Studio album by Dala
- Released: June 9, 2009
- Recorded: 2009
- Genre: Folk, Rock, Acoustic
- Length: 42:18
- Label: Campus Music/Lenz Entertainment
- Producer: Mike Roth

Dala chronology
| Who Do You Think You Are (album) (2007) | Everyone is Someone (2009) | Best Day (album) (2012) |

= Everyone Is Someone =

Everyone Is Someone is the fourth studio album by Canadian band Dala.

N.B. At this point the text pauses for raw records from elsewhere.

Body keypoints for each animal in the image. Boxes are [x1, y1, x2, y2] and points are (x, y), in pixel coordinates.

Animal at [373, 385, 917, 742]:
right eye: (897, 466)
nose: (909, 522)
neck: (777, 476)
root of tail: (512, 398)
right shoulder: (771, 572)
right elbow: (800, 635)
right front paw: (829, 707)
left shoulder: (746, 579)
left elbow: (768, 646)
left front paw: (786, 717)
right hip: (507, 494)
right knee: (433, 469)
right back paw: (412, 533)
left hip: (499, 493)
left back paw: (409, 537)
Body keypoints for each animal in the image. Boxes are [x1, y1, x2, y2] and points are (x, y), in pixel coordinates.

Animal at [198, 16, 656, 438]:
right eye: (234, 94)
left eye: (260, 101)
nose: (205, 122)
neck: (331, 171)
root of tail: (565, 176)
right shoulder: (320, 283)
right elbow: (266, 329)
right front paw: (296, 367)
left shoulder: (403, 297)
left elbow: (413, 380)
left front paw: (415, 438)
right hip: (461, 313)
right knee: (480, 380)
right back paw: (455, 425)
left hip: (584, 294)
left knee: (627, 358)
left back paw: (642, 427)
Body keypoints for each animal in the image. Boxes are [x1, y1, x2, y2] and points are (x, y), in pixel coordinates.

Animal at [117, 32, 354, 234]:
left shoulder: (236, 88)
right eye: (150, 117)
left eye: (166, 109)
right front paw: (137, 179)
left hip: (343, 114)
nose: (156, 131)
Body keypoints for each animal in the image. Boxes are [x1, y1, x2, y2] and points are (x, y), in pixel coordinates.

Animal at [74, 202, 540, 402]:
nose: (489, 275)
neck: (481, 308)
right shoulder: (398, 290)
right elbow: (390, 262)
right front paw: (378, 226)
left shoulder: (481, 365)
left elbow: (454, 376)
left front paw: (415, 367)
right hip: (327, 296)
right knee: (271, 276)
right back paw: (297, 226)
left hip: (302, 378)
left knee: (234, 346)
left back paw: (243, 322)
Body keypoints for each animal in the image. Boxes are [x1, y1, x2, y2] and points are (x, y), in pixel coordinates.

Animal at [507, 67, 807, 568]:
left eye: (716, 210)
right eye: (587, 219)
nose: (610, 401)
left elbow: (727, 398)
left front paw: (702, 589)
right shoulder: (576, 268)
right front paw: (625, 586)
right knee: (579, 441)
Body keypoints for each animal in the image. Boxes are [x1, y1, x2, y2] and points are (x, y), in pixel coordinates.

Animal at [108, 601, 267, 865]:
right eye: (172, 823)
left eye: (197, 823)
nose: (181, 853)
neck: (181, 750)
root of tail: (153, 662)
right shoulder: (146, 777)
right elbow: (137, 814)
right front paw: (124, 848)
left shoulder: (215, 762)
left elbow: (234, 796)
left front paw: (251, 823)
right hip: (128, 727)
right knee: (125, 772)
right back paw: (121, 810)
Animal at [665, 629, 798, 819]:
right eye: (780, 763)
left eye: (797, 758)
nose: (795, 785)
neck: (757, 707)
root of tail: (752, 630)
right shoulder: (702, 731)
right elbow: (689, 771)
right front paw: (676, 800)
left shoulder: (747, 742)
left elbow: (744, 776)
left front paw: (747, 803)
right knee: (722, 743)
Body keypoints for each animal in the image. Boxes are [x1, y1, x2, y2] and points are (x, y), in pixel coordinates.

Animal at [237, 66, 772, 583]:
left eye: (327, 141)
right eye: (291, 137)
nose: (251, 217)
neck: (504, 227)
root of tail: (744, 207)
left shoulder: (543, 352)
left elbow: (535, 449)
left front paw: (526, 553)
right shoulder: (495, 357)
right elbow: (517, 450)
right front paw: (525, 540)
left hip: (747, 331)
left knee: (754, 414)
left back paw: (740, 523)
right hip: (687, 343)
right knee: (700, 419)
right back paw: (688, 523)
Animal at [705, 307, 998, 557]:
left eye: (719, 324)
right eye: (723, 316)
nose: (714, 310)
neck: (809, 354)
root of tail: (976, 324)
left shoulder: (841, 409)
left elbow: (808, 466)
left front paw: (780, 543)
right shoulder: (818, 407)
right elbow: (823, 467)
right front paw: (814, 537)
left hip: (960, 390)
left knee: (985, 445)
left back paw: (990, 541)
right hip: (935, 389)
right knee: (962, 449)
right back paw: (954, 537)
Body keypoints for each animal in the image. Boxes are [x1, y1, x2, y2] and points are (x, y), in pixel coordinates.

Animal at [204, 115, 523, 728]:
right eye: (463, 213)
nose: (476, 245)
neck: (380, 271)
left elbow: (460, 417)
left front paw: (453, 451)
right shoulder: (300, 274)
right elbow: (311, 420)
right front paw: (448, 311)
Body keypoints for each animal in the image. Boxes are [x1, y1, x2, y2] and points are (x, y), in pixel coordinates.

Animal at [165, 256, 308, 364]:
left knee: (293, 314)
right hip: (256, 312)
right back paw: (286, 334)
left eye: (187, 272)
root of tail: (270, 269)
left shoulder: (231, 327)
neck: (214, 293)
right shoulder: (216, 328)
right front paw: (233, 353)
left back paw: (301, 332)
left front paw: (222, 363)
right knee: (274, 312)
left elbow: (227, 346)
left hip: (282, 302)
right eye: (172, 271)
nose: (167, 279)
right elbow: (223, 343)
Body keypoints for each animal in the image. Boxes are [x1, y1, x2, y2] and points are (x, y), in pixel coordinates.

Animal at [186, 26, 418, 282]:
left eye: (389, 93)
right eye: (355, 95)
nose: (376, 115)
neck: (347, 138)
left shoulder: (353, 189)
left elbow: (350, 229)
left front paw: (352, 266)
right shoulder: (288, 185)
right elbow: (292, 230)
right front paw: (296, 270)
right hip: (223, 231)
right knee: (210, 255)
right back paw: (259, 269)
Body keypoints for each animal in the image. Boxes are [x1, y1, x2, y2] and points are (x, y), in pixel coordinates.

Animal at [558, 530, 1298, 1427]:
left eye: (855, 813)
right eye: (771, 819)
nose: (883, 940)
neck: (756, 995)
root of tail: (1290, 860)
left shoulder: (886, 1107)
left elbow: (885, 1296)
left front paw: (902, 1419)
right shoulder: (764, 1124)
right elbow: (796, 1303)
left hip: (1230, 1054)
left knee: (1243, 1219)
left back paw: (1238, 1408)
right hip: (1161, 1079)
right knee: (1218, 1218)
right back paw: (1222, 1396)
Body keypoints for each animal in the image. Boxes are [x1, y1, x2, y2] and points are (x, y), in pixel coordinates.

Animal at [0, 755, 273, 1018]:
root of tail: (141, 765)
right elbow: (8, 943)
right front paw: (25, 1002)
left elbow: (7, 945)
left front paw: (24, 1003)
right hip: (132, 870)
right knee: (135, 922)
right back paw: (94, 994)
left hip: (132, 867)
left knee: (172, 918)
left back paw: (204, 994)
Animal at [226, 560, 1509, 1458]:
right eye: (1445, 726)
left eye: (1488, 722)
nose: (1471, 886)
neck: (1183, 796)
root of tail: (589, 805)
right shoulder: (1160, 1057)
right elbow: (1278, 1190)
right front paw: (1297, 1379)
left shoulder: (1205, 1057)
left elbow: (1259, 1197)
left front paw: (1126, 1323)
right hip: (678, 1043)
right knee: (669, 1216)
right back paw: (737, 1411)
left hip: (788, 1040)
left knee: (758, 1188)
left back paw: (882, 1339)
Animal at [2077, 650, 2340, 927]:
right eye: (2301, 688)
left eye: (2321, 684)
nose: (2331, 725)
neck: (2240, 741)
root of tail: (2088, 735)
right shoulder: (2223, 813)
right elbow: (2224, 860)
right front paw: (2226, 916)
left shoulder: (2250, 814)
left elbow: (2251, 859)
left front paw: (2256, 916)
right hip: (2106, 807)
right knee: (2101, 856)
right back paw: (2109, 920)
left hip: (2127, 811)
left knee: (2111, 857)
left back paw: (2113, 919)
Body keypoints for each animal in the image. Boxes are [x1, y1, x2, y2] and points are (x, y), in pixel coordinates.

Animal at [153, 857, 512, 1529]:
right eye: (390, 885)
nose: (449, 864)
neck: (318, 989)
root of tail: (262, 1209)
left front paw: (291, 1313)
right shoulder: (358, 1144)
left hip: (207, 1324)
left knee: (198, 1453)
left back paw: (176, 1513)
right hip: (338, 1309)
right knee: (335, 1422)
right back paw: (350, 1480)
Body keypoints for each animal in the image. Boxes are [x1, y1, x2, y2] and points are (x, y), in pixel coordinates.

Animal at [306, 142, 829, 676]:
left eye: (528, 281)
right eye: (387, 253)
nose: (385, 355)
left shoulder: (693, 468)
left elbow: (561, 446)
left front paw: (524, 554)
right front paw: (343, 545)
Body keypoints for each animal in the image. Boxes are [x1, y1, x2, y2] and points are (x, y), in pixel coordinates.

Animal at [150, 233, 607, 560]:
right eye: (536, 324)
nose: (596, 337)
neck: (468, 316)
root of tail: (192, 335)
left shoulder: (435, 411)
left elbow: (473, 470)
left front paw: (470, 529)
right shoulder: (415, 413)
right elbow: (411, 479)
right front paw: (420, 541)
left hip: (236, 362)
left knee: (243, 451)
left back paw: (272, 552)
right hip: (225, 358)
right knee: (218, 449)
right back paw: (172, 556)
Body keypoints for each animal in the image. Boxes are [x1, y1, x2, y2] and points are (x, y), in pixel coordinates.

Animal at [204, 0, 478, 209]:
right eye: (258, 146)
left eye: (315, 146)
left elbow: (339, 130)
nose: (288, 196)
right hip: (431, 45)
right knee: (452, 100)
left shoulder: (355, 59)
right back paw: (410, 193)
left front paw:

It was released on June 9, 2009.

==Track listing==

| No. | Title | Length |
|---|---|---|
| 1. | "Lonely Girl" (Carabine/Walther) | 4:23 |
| 2. | "Alive" | 4:02 |
| 3. | "Crushed" | 4:44 |
| 4. | "Levi Blues" | 3:02 |
| 5. | "Horses" | 4:21 |
| 6. | "Compass" (Carabine/Walther) | 3:43 |
| 7. | "Northern Lights" (Carabine/Walther) | 4:16 |
| 8. | "Face In The Morning" (Walther) | 2:56 |
| 9. | "Younger" | 3:59 |
| 10. | "Stand In Awe" | 3:25 |
| 11. | "Levi Blues (AM Transistor Remix)" | 3:27 |

==Personnel==
- Sheila Carabine - Lead and background vocals, acoustic guitars, piano, keyboards, mandolin
- Amanda Walther - Lead and background vocals, acoustic guitars, piano, keyboards
- Mike Roth - Electric and acoustic guitars (tk 1,9) and keyboards (tk 6), producer, engineer
- Daniel Roth - Electric and acoustic guitars (tk 1,3,10), handclaps (tk 4,11)
- Gary Craig - Drums and percussion
- Adrian Walther - Lead bass (tk 1,9)
- Michael Carabine - Electric and acoustic guitars (tk 2)
- Dennis Pendrith - Bass (tk 4,5,7,10)
- Maria Jacobsson - Harp
- Kevin Fox - Cello (tk 1)
- Ashley Summers - Bass (tk 2,3)
- Chris Bilton - Keyboards and string arrangements (tk 3,5) and keyboards (tk 4), handclaps (tk 4,11)
- Asher Lenz - Keyboards (tk 4,11)
- Doug Cameron - Mandolin (tk 2,7) and banjo (tk 4)
- Adam Crossley - Handclaps (tk 4,11)
- Adrian Vanelli - Additional drums (tk 1)
- Tim Walther - Cow bell
- Andrew Carabine - Icicle keyboards

==Reception==
Everyone Is Someone was released to critical acclaim. It earned Dala their fifth Canadian Folk Music Award nomination, a Toronto Independent Music Award for Best Folk Group, and was touted by The Irish Post as the Album of the Year. The song Horses was nominated by National Public Radio in the US as one of the Top Ten folk songs of 2009. The lead single Levi Blues was nominated in the Mainstream Adult Contemporary category at the 2010 Canadian Radio Music Awards.